-- PERGUNTAS A RESPONDER --
1 - Responda com base no texto sobre o filme:
(a) Quem dirige o filme?
(b) Onde acontece o primeiro encontro de Joel e Clementine?
(c) Em que ordem as memórias são apagadas no procedimento?
2 - Diga se cada afirmação está de acordo com o texto sobre o filme, citando as palavras que decidem:
(a) Joel é descrito como impulsivo.
(b) Os dois protagonistas passam por um processo voluntário de extinção de memórias.
(c) As memórias mais antigas são as primeiras a ser apagadas.
3 - Copie do texto sobre o filme, sem nenhuma alteração, o trecho que se abre com as palavras que contêm "Este filme fala" e se fecha com "amor por Clementine.".

-- TEXTO SELECIONADO --
━━━━━━━━━━━━━━━━━━━━
Brilho eterno de uma mente sem lembranças

Brilho eterno de uma mente sem lembranças

Direção – Michel Gondry

Aurea Afonso Caetano
Psicóloga, analista junguiana, membro da SBPA

Este filme fala de amor, relacionamentos, memória e esquecimento. Parte dele acontece na mente de Joel enquanto ele luta para preservar ao menos algumas memórias de seu amor por Clementine.

O primeiro encontro dos dois acontece em uma festa na praia. Se encontram e se reconhecem em sua diferença, nenhum dos dois está adaptado ao lugar. Foi esse o primeiro fator de atração entre os dois: a possibilidade de reconhecer no outro algo que é igual e diferente ao mesmo tempo. Joel é quieto, tímido, Clementine é impulsiva, com humores que variam como a cor de seu cabelo. O diretor do filme explora não apenas o relacionamento dos dois, mas a construção desse relacionamento em suas próprias mentes e memórias.

Os dois protagonistas passam por um processo voluntário de extinção de memórias indesejadas. Ao longo do filme vamos perceber algo já conhecido por nós analistas: todo o esquecido, não elaborado, o suprimido, o profundamente guardado, permanece de alguma forma atuando como espécie de atrator inconsciente, motivo de repetição de situações às vezes inexplicáveis, mas das quais não conseguimos nos afastar.

O procedimento de apagamento acontece de trás para diante, isto é, as memórias mais recentes são apagadas primeiro e daí para as mais antigas, numa linha do tempo reversa. A idéia é que apagando as memórias associadas, possa-se chegar ao que seria o centro emocional de cada memória, erradicando o centro, diz Dr. Mierzwiack, pode-se fazer com que toda a memória se dissolva. Esta idéia está de acordo com a forma como a construção da memória é compreendida hoje em dia.

Todo o filme é perpassado pela questão do relacionamento com a anima. Joel projeta na figura de Clementine sua contraparte feminina, envolve-se afetivamente com ela, apaixona-se e depois se afasta. No movimento que acontece dentro de sua cabeça, durante o processo de erradicação de memórias, ele começa aos poucos a se relacionar com essa figura feminina interna, sua anima. Passa pelo processo de elaboração e integração, chegando até a nascente da figura feminina para o homem- o relacionamento com a mãe.

No momento em que ele pode atender ao pedido de sua anima, agora não mais apenas projetada, é que pode acontecer a transformação. Clementine, dentro de sua cabeça sugere que ele faça algo diferente e então pede que a encontre na praia. Nesse momento, a partir de uma conexão profunda com a anima, há a possibilidade de redenção e de verdadeiro encontro no mundo real, isto é, fora da cabeça dos personagens, tanto de forma concreta quanto de forma simbólica.
━━━━━━━━━━━━━━━━━━━━
-- LINHAS EXTRAÍDAS --
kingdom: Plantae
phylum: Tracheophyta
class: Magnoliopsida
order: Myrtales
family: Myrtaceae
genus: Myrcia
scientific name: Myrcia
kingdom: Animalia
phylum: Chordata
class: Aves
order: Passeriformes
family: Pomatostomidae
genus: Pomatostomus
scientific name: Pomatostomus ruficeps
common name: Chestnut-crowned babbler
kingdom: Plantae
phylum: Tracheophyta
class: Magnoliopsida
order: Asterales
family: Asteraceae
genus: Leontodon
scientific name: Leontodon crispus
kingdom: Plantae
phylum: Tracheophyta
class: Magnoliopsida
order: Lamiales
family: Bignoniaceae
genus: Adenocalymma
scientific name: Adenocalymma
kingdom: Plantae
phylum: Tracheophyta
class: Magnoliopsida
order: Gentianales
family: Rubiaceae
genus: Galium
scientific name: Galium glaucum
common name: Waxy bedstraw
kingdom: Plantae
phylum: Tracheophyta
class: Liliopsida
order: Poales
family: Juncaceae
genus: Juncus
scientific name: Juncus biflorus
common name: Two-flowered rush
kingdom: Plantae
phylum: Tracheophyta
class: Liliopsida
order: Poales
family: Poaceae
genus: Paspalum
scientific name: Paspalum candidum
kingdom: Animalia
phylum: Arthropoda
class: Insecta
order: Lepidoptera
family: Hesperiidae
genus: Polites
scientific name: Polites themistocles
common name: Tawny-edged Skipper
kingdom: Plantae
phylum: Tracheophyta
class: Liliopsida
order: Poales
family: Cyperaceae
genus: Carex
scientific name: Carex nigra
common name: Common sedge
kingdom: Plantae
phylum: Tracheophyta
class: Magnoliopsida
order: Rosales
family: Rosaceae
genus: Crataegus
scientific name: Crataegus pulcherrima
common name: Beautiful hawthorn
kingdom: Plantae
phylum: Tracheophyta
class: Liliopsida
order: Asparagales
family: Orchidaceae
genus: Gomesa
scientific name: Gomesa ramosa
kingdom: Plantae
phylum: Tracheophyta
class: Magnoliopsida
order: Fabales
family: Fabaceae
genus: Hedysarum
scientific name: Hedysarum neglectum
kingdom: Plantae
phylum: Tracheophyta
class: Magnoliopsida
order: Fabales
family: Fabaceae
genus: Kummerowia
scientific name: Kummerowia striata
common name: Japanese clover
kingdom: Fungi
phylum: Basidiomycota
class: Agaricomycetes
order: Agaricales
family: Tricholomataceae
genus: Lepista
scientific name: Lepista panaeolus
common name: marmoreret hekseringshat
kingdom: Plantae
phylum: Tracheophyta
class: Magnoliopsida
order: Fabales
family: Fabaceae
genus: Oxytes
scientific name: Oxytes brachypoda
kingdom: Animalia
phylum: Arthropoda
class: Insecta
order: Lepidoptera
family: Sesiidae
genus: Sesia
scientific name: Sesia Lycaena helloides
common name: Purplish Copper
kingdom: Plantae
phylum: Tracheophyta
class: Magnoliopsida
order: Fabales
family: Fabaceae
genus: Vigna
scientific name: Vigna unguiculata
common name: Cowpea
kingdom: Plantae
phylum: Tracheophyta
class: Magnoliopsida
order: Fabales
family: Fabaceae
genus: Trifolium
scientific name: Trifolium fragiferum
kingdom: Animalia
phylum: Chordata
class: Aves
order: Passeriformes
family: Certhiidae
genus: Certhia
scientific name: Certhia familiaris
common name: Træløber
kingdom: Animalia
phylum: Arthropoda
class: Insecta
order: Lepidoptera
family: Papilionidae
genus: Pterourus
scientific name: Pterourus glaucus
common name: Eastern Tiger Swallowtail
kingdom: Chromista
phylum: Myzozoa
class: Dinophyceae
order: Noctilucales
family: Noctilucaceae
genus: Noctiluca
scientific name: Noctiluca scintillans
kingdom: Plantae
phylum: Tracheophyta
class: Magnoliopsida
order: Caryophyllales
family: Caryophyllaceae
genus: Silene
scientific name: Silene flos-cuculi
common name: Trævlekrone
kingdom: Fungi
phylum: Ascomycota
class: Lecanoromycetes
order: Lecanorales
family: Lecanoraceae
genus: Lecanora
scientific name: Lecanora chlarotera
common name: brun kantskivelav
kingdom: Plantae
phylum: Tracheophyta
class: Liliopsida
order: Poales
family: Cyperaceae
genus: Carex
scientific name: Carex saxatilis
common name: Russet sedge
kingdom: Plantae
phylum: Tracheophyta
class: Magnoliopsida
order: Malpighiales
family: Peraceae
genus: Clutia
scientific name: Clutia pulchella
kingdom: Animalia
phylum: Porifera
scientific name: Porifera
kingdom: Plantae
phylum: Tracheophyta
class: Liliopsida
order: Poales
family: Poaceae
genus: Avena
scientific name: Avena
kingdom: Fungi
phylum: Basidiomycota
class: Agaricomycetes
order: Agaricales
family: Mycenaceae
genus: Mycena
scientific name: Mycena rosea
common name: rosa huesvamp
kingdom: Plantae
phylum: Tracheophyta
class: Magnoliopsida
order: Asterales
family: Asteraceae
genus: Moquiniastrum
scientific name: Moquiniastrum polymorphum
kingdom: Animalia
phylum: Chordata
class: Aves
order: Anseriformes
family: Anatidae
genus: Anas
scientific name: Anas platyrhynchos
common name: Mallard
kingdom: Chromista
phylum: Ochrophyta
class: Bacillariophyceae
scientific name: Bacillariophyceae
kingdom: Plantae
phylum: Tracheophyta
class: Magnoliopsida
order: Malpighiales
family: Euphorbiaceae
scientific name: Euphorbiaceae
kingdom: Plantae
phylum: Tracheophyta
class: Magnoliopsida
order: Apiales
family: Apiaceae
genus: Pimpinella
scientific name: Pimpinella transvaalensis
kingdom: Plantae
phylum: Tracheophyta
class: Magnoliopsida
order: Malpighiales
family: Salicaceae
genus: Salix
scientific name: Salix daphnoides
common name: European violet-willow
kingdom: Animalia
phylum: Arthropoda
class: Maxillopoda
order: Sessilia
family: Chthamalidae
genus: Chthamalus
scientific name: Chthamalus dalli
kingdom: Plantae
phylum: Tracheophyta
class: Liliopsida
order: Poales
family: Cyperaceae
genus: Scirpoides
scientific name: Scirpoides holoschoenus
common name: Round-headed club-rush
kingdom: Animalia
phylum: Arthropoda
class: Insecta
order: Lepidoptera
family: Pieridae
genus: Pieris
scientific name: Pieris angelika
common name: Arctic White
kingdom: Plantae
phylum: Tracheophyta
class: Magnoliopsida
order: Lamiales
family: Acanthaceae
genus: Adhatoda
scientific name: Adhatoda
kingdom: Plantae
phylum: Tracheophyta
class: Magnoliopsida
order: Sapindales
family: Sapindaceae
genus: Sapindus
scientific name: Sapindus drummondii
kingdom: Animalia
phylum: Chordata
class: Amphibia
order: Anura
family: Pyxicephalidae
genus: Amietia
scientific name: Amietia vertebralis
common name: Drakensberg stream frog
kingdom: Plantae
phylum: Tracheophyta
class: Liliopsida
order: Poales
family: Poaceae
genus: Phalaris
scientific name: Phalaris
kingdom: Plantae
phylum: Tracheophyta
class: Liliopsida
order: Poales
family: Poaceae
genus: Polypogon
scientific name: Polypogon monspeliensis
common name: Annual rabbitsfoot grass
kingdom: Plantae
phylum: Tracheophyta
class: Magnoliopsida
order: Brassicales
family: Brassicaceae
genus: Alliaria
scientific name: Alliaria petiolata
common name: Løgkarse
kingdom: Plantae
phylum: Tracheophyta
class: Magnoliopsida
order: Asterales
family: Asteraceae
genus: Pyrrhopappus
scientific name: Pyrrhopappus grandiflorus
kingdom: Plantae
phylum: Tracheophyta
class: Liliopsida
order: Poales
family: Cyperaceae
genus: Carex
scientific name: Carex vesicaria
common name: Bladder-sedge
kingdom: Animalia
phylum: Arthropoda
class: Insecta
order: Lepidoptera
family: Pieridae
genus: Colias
━━━━━━━━━━━━━━━━━━━━
-- RESPOSTAS POR TAREFA --
1 -
(a) Michel Gondry.
(b) Em uma festa na praia.
(c) De trás para diante: as memórias mais recentes são apagadas primeiro e depois as mais antigas, numa linha do tempo reversa.

2 -
(a) Não: "Joel é quieto, tímido, Clementine é impulsiva"
(b) Sim: "Os dois protagonistas passam por um processo voluntário de extinção de memórias indesejadas."
(c) Não: "as memórias mais recentes são apagadas primeiro e daí para as mais antigas"

3 -
Este filme fala de amor, relacionamentos, memória e esquecimento. Parte dele acontece na mente de Joel enquanto ele luta para preservar ao menos algumas memórias de seu amor por Clementine.